Material.

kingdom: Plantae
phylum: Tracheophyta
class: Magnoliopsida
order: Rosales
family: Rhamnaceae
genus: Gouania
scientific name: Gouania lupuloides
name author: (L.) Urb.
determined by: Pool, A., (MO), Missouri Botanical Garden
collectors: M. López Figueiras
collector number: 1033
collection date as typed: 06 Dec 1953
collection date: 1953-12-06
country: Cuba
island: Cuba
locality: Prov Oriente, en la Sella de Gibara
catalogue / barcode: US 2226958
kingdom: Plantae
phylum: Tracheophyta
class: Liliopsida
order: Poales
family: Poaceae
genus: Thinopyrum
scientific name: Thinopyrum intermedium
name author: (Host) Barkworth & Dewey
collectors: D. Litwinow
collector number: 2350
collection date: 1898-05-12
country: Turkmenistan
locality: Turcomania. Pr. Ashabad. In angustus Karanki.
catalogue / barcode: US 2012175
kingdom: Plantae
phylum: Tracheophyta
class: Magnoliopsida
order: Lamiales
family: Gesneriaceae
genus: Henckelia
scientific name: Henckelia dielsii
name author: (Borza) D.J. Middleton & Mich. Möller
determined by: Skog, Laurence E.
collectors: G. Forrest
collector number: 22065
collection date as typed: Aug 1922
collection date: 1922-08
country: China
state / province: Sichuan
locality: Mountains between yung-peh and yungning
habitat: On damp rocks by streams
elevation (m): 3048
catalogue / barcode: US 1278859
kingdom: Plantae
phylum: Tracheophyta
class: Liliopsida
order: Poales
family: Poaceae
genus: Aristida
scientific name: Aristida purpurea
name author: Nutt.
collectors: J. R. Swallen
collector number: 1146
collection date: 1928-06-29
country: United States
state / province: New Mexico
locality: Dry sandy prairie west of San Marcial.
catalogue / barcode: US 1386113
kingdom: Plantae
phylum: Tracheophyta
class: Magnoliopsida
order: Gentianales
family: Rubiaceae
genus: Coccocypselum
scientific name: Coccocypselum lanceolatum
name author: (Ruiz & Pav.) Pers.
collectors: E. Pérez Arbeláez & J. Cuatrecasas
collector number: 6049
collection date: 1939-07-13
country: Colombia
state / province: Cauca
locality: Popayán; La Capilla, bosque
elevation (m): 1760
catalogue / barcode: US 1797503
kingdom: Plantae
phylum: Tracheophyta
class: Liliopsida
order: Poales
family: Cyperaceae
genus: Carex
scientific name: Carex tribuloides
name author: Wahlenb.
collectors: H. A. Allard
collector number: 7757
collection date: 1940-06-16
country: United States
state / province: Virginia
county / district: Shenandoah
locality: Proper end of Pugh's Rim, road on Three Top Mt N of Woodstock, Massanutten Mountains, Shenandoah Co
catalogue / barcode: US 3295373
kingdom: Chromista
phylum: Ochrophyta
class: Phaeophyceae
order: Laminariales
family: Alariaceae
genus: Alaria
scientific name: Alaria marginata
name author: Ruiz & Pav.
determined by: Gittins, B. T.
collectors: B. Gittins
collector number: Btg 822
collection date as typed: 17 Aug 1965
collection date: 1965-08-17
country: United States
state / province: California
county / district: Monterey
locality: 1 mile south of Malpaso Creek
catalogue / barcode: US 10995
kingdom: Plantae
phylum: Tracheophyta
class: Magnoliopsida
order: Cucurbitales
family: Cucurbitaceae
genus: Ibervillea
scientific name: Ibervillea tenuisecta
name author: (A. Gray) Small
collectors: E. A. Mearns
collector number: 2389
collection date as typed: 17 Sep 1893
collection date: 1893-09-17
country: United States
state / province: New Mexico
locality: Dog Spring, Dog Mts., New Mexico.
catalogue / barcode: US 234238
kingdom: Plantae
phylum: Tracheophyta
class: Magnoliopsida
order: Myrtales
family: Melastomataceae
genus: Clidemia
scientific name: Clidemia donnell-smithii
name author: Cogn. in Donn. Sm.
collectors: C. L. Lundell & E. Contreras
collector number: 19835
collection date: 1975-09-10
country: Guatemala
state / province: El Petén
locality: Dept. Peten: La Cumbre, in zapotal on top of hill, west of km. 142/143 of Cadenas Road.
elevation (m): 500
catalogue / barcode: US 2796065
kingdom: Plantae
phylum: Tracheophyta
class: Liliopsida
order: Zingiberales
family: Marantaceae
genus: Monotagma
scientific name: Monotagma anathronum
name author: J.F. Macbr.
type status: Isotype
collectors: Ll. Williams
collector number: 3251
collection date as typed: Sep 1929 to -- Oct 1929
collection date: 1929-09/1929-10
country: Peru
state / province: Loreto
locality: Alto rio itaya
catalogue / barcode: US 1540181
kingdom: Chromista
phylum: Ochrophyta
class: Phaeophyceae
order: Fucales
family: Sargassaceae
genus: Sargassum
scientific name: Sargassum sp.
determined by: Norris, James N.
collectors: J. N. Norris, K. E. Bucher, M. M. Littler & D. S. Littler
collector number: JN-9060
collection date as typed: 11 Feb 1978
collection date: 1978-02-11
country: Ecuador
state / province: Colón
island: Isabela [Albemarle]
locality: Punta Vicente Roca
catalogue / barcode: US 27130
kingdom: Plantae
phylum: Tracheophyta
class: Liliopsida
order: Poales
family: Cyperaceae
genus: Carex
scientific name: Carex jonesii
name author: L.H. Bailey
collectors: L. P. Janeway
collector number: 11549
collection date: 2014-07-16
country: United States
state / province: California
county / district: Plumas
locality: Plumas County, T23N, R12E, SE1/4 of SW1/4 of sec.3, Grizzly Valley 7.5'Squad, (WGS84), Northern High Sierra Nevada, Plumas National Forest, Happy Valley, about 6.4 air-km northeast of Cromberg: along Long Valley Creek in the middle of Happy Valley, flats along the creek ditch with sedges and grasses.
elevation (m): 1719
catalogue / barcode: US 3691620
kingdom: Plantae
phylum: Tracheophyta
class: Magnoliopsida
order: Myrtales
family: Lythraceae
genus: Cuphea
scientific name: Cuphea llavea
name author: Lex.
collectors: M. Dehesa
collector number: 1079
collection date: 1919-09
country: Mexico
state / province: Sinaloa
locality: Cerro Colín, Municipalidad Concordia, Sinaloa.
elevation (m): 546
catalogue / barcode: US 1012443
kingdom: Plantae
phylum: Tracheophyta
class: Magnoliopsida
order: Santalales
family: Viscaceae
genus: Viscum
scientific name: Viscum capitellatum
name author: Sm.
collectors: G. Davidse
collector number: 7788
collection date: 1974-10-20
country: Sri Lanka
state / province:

To be done.
Please duplicate everything in the listing above, from its very first line down to the line containing "collector number: 1033", with both ends included.

Answer to the problem.
kingdom: Plantae
phylum: Tracheophyta
class: Magnoliopsida
order: Rosales
family: Rhamnaceae
genus: Gouania
scientific name: Gouania lupuloides
name author: (L.) Urb.
determined by: Pool, A., (MO), Missouri Botanical Garden
collectors: M. López Figueiras
collector number: 1033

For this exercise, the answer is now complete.